Page:

>> begin

This process is the mathematical formulation of the quantity shown in Figure 2.

3.5. Noise Figure Dataset

Once all necessary parameters are obtained, a dataset is created for each device. Additionally, two distinct datasets are generated for the low and high-gain ranges. This separation is crucial because the EDFAs examined in this study are designed to optimize the noise figure independently within each range, leading to different behaviors. Each dataset contains the evaluated noise figure of the device for every unique combination of total input power, target gain and tilt, and channel frequency. These datasets are intended for use in polynomial regression analysis. Each dataset consists of tens of thousands of entries, with a total storage size of a few megabytes each. To ensure both efficiency and readability, each dataset is saved in two formats: one optimized for efficient storage and I/O operations, and another in a human-readable format.

3.6. Polynomial Regression

In the earlier sections, the noise figure was assessed based on four input parameters. This analysis delves into how the noise figure changes with each parameter individually, providing a rationale for employing a polynomial structure. Subsequently, the suitable degree for each of the four polynomials will be determined. The coefficients will be calculated using the GLS algorithm. Each model is built by integrating datasets from various devices of the same brand, type, and gain range.

3.6.1. Noise Figure vs. Input Power

From the formula shown in Equation (9), it is clear that the noise figure is mainly influenced by three variables: $P_{AS{E}_{AMP}}$, G, and f. The input power primarily impacts the noise levels, including ASE and SSE values, while channel gain is less affected by this parameter. SSE represents the noise impacting the input signal before it is amplified. As shown in Figure 5a, the SSE value, measured for a commercial EDFA in $\mathrm{d}\mathrm{B}\mathrm{m}$, exhibits a linear relationship with the input power. This linearity is expected, given that all measurements were performed using a test signal with a consistent SNR, which remains stable throughout the measurements. In contrast, ASE behaves differently. At higher input powers, it follows a linear trend similar to SSE. However, at lower input powers it levels off to a minimum floor. This behavior is due to additional noise contributions that are independent of the input power, as well as the RBW of the OSA used for the measurements. This characteristic pattern is illustrated in Figure 5b.

>> end

Exercise set:
a – Repeat word for word the part of the noise figure passage from "In the earlier" to "and gain range.".
b – Write the next part of the noise figure passage, picking up right after its last sentence.
The items that come next are separate material from the noise figure passage.

Listings of element regions
>> begin

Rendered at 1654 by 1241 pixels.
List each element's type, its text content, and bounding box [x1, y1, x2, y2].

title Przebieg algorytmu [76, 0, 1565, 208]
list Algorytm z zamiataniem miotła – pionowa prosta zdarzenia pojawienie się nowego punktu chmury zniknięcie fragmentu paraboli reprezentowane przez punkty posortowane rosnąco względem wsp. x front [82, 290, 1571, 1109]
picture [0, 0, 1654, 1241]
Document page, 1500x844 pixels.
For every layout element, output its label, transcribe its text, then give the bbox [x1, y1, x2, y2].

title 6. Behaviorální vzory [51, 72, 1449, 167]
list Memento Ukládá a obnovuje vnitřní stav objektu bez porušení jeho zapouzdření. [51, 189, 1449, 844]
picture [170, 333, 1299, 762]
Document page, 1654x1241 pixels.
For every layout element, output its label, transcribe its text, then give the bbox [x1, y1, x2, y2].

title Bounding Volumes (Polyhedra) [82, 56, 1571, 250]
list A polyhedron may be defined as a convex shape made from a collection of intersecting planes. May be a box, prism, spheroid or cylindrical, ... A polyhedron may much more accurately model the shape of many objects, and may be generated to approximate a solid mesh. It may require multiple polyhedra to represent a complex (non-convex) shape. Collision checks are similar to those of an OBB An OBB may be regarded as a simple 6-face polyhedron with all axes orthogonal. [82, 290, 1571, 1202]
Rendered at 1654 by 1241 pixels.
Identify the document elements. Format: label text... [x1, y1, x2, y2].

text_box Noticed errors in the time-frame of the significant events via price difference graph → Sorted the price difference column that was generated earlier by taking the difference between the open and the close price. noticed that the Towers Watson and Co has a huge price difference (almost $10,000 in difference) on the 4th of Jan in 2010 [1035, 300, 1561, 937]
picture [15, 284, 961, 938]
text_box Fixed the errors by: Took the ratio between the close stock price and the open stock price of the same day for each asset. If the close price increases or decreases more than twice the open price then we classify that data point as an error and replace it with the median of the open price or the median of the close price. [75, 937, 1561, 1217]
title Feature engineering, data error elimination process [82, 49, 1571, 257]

>> end

Results by task:
a –
In the earlier sections, the noise figure was assessed based on four input parameters. This analysis delves into how the noise figure changes with each parameter individually, providing a rationale for employing a polynomial structure. Subsequently, the suitable degree for each of the four polynomials will be determined. The coefficients will be calculated using the GLS algorithm. Each model is built by integrating datasets from various devices of the same brand, type, and gain range.

b –
The behavior of the parameter $P_{AS{E}_{AMP}}$, which integrates the other two noise contributions, is depicted in Figure 6. According to Equation (13), at low input powers, the amplified SSE noise is roughly 12 $\mathrm{d}$$\mathrm{B}$ lower than ASE, making $P_{AS{E}_{AMP}}$ nearly equal to the ASE level. As the input power increases, the gap between the two parameters narrows, causing the SSE contribution to become more significant in the formula. The curve of $P_{AS{E}_{AMP}}$ remains remarkably stable with respect to input power, exhibiting a maximum variation of around $0.5$ $\mathrm{d}$$\mathrm{B}$ across the entire input power range. Figure 7 shows the noise figure results as a function of input power for various values of target gain, tilt, and frequency.

It is clear that the noise figure tends to increase slightly with input power when a low target gain is set, but this trend reverses under high-gain settings. This shift can be attributed to the greater influence of SSE on $P_{AS{E}_{AMP}}$ at higher gain, resulting in a negative trend due to the steeper slope of SSE compared to ASE. Conversely, at low gain, $P_{AS{E}_{AMP}}$ closely follows the positive trend of ASE because the SSE contribution is minimal. A forth-degree polynomial is deemed appropriate for modeling the variations of the noise figure with respect to input power.

3.6.2. Noise Figure vs. Gain

The target gain is a crucial parameter of an EDFA. As shown in Equations (9) and (13), channel gain significantly affects the noise figure. It appears explicitly in the formulas and also influences the value of $P_{AS{E}_{AMP}}$. Specifically, SSE remains constant with respect to channel gain since it depends solely on input signal parameters and not on the amplifier’s characteristics. In contrast, ASE noise exhibits a linear increase (in $\mathrm{d}\mathrm{B}\mathrm{m}$ units, which implies exponential growth) with respect to gain, as expected. This behavior is depicted in Figure 8a, which also includes a linear fit of the curve.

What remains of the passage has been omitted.